[Saved data entries]
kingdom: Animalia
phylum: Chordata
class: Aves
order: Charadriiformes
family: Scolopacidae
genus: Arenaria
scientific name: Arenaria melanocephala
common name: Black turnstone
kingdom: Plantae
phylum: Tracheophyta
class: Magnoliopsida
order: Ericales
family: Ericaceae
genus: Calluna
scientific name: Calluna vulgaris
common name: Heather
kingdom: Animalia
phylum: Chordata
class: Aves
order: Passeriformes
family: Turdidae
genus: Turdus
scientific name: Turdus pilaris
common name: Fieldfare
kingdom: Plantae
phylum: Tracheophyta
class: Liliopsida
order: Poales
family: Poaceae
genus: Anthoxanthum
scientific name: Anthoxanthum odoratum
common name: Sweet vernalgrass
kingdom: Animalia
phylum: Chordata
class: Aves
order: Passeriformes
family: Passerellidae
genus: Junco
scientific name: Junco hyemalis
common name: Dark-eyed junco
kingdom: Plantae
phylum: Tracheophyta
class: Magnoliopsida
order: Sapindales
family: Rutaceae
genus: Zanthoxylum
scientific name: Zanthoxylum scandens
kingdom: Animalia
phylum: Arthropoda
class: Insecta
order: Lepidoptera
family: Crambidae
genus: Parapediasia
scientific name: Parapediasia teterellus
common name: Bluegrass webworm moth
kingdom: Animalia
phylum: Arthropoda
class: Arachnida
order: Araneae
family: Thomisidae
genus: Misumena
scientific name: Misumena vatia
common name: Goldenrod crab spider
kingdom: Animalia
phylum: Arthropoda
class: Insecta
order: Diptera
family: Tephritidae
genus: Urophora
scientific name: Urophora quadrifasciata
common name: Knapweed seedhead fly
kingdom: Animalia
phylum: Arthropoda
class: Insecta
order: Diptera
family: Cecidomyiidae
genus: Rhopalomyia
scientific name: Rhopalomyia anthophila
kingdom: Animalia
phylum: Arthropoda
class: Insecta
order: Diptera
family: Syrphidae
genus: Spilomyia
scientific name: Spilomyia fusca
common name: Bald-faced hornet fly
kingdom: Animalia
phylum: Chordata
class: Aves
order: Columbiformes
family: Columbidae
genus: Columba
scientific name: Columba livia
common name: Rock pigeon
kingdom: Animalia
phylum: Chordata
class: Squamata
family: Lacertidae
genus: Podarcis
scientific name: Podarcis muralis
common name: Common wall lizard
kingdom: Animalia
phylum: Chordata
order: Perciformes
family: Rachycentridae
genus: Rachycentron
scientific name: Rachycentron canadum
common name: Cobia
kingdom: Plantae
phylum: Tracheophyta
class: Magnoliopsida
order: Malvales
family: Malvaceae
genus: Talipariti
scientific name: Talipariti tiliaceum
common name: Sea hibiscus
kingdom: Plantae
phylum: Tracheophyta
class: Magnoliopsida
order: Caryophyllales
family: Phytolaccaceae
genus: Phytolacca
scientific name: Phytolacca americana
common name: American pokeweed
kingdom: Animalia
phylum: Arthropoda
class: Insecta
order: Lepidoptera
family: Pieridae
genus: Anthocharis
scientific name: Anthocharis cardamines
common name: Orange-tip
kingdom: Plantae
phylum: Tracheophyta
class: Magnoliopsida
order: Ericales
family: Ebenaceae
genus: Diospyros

**Exercise aim:**
Reproduce the part of the rows that begins with the line containing "genus: Anthoxanthum" and ends with the line containing "family: Pieridae", including both of those lines.

**Solution for this task:**
genus: Anthoxanthum
scientific name: Anthoxanthum odoratum
common name: Sweet vernalgrass
kingdom: Animalia
phylum: Chordata
class: Aves
order: Passeriformes
family: Passerellidae
genus: Junco
scientific name: Junco hyemalis
common name: Dark-eyed junco
kingdom: Plantae
phylum: Tracheophyta
class: Magnoliopsida
order: Sapindales
family: Rutaceae
genus: Zanthoxylum
scientific name: Zanthoxylum scandens
kingdom: Animalia
phylum: Arthropoda
class: Insecta
order: Lepidoptera
family: Crambidae
genus: Parapediasia
scientific name: Parapediasia teterellus
common name: Bluegrass webworm moth
kingdom: Animalia
phylum: Arthropoda
class: Arachnida
order: Araneae
family: Thomisidae
genus: Misumena
scientific name: Misumena vatia
common name: Goldenrod crab spider
kingdom: Animalia
phylum: Arthropoda
class: Insecta
order: Diptera
family: Tephritidae
genus: Urophora
scientific name: Urophora quadrifasciata
common name: Knapweed seedhead fly
kingdom: Animalia
phylum: Arthropoda
class: Insecta
order: Diptera
family: Cecidomyiidae
genus: Rhopalomyia
scientific name: Rhopalomyia anthophila
kingdom: Animalia
phylum: Arthropoda
class: Insecta
order: Diptera
family: Syrphidae
genus: Spilomyia
scientific name: Spilomyia fusca
common name: Bald-faced hornet fly
kingdom: Animalia
phylum: Chordata
class: Aves
order: Columbiformes
family: Columbidae
genus: Columba
scientific name: Columba livia
common name: Rock pigeon
kingdom: Animalia
phylum: Chordata
class: Squamata
family: Lacertidae
genus: Podarcis
scientific name: Podarcis muralis
common name: Common wall lizard
kingdom: Animalia
phylum: Chordata
order: Perciformes
family: Rachycentridae
genus: Rachycentron
scientific name: Rachycentron canadum
common name: Cobia
kingdom: Plantae
phylum: Tracheophyta
class: Magnoliopsida
order: Malvales
family: Malvaceae
genus: Talipariti
scientific name: Talipariti tiliaceum
common name: Sea hibiscus
kingdom: Plantae
phylum: Tracheophyta
class: Magnoliopsida
order: Caryophyllales
family: Phytolaccaceae
genus: Phytolacca
scientific name: Phytolacca americana
common name: American pokeweed
kingdom: Animalia
phylum: Arthropoda
class: Insecta
order: Lepidoptera
family: Pieridae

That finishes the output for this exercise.